Mass production readiness requires manufacturing infrastructure that can deliver aircraft at consistent quality and in sufficient volume to serve multiple markets simultaneously. The company’s ongoing buildout of that capacity suggests it is planning for the scale that London, New York, and additional global cities would require.
Certification timelines for eVTOL aircraft vary by jurisdiction and depend heavily on the completeness of flight test data submitted to regulators. With several piloted phases now behind it, Vertical’s certification case is growing stronger with each additional test milestone.
The broader eVTOL industry is watching closely. Vertical Aerospace’s progress with the Valo represents one of the more advanced programs in commercial electric aviation, and how it navigates the final stretch from testing to certification will set a visible precedent for the sector.
Frequently Asked Questions
What is the Valo aircraft?
The Valo is Vertical Aerospace’s first commercial eVTOL aircraft, launched in 2025. It can carry four to six passengers and features a modular cabin adaptable for passenger transport, medical services, cargo, and defense use.

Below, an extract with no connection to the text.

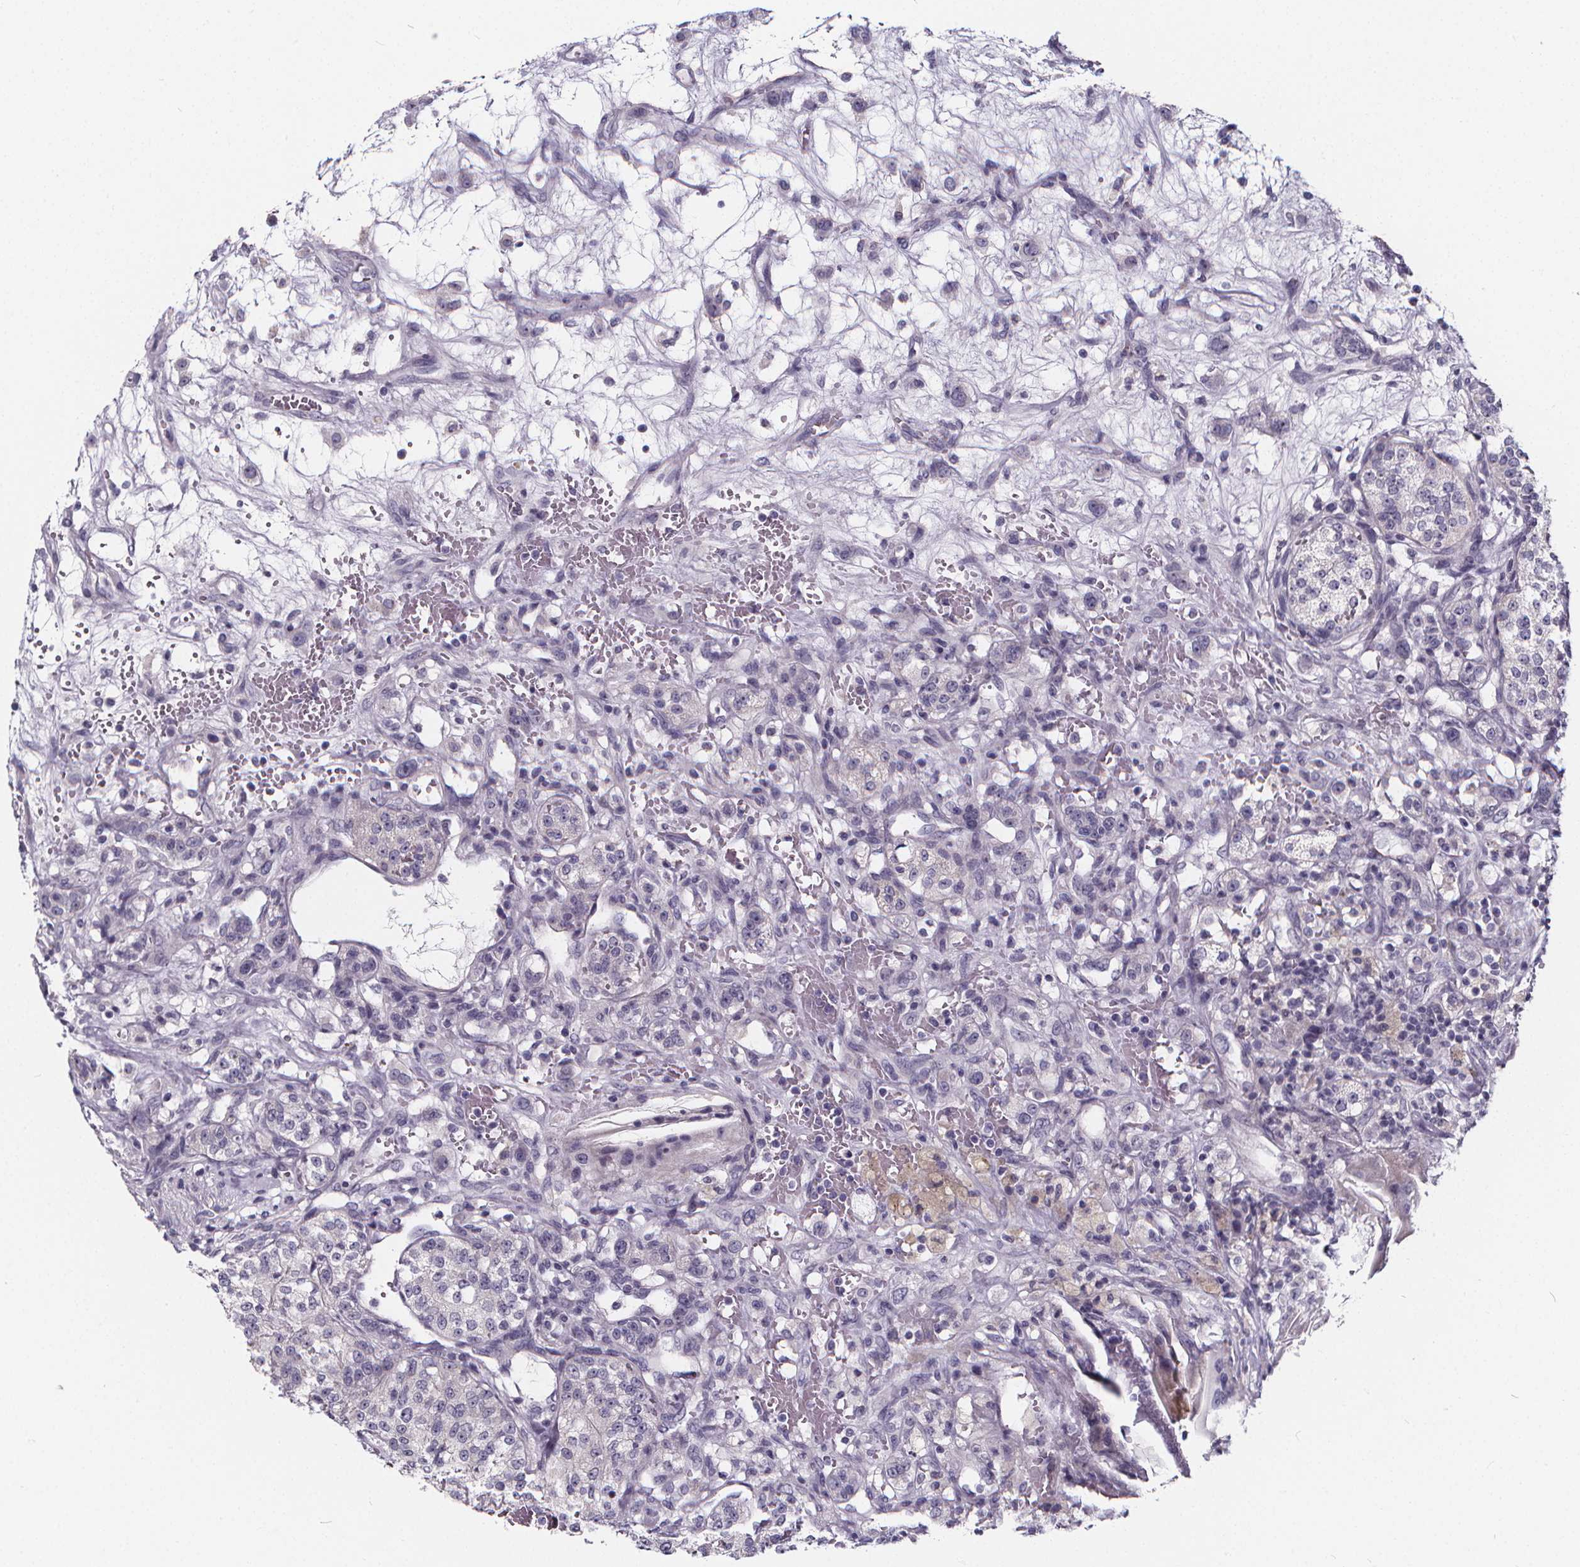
{"staining": {"intensity": "negative", "quantity": "none", "location": "none"}, "tissue": "renal cancer", "cell_type": "Tumor cells", "image_type": "cancer", "snomed": [{"axis": "morphology", "description": "Adenocarcinoma, NOS"}, {"axis": "topography", "description": "Kidney"}], "caption": "A micrograph of human renal cancer is negative for staining in tumor cells.", "gene": "SPEF2", "patient": {"sex": "female", "age": 63}}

Where does Vertical Aerospace plan to operate the Valo commercially?
The company has identified London and New York as initial target markets, along with other major global cities.
Has the Valo flown with a pilot on board?
Yes. Vertical Aerospace has completed several significant piloted flight phases as part of its ongoing flight testing program.
What services will the Valo support beyond passenger transport?
The Valo is designed to support emergency medical services, cargo transport, and defense applications in addition to standard passenger air mobility.
Is the Valo certified for commercial flight yet?
Not yet. Vertical has stated it is now positioned to pursue mass production and certification, but formal commercial certification has not yet been confirmed.
When was the Valo launched?
Vertical Aerospace launched the Valo eVTOL aircraft in 2025.